Bad enough to have a king who’d gone mad
But little harm was done. He did not declare war
Against Luxembourg nor insist that women
Be allowed to manage their own property.
No, a mad king had his points, uniting the country.
Even the Radicals could pity an aging man
Whom Reason had abandoned. Worse, though,
Was when he began to fly – not sensibly
In one of Montgolfier’s balloons – but as if he
Was himself a balloon, his heels lifting off the ground
His body softly rising towards the ceiling.
A window left incautiously open meant gardeners
Crick-necked from peering at the tree-tops.

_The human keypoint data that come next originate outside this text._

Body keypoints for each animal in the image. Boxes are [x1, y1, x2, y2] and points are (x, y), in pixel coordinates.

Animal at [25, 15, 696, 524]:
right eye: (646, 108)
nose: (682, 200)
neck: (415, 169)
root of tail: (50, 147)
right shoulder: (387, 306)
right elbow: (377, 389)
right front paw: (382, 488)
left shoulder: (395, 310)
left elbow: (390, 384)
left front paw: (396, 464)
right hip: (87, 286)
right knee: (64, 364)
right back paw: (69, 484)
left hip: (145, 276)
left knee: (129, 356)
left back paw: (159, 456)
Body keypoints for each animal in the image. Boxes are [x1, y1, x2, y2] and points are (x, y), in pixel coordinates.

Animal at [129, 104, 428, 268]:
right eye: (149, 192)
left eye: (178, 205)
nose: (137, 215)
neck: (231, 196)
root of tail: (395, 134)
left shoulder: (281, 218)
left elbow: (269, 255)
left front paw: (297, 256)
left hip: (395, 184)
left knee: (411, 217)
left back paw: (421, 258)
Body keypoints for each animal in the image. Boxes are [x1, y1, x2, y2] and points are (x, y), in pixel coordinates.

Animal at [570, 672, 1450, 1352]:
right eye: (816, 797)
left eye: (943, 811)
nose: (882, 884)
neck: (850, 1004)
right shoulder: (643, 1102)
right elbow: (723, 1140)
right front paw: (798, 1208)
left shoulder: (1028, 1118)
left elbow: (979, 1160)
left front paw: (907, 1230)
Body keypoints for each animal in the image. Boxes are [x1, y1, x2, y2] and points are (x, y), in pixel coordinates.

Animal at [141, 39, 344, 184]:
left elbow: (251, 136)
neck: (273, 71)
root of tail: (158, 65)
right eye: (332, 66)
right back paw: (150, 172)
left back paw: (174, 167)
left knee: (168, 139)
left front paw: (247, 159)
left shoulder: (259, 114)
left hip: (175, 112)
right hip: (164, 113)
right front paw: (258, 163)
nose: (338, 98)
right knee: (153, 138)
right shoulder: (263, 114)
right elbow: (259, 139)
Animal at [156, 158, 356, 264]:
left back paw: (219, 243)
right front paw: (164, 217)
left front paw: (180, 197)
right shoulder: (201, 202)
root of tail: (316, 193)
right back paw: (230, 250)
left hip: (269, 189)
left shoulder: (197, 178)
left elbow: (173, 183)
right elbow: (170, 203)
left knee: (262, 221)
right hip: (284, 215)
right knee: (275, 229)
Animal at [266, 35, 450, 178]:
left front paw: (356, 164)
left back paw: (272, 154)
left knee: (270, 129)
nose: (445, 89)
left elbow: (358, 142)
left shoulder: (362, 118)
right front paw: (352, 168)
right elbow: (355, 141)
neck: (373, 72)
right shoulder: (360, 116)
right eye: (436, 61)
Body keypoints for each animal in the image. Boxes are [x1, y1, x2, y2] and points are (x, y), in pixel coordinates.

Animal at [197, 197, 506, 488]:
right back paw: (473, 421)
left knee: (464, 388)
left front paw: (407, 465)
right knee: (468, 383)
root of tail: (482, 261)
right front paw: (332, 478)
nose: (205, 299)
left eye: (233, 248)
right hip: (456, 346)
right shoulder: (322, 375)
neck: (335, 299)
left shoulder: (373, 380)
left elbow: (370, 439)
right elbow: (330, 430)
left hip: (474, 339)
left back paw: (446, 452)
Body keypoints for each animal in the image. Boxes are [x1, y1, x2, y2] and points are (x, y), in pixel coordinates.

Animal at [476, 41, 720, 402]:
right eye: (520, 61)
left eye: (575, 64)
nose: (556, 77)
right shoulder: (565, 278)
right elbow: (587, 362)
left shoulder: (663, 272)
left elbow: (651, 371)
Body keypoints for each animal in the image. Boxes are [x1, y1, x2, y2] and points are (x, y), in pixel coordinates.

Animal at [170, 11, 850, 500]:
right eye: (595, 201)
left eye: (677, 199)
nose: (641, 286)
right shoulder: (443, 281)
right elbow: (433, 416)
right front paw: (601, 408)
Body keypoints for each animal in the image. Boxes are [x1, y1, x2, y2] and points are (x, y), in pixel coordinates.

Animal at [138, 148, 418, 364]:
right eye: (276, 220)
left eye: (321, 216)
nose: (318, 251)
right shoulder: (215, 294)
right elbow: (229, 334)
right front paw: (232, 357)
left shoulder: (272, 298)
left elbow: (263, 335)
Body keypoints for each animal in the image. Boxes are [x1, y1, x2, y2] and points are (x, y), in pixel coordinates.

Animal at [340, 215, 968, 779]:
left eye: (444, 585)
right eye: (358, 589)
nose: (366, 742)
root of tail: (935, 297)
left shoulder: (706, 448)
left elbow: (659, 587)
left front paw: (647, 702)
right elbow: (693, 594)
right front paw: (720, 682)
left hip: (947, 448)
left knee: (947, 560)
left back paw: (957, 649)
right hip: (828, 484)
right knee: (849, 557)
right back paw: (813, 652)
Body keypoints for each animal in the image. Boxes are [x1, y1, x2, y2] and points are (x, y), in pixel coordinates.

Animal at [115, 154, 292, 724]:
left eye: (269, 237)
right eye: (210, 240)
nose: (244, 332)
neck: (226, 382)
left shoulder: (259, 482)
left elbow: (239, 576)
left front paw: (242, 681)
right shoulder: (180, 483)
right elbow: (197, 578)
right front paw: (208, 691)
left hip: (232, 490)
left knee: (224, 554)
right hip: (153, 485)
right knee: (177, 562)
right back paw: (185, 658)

He had feared not madness but blindness
And that, too, came in time.
He had provided against it by memorizing
All of Handel’s keyboard music
Which he played like a king
With great assurance but not very well

Charles James Fox sent a note to William Pitt
That he had heard of a man in Germany
A Jew; a rabbi of all things! named Aaron
Witnesses swore he floated when he prayed
No matter how many rocks the rebbetzin
Sewed into his pockets. The diplomat sent
To bid Aaron come to Whitehall found
That the rabbi was already on his way.
He died en route; a minyan appeared from somewhere
(The peasants swore no other Jews had been
Within miles of the town where he died),
Bathed his corpse; kept it company through the night;
Buried it properly, and with due respect.

Good enough, but mercy is a harsh mistress
And Aaron not a man to leave his errand
Incomplete. His soul crossed the Channel
In the last of the old boats which had once
Carried all the dead of Gaul to Albion.
They had given up treating the King by now
Accepting that he was mad. He spent his days
In a shabby robe, unshaved, a rope trailing
From his left ankle so that he might the easier
Be hauled down if he started floating too high.
(There was some fear that he might drift to France
Which was not a friendly place for kings just then).

The King knew the ghosts who crowded round him
Were not real. They fled when Aaron walked through them
A bold raven fluttering the phantom peacocks.
Most of the notes the King’s youngest daughter kept
Are still locked up. It is thought that the King
Taught Aaron the harpsichord. It is known
(You can find it in the Princess Lieven’s letters,
Who had it from the Duke of York) that the King
Died peacefully, recognizing his son who said
His long-bearded father had had at the end
“As fine a rabbi’s head as you could imagine.”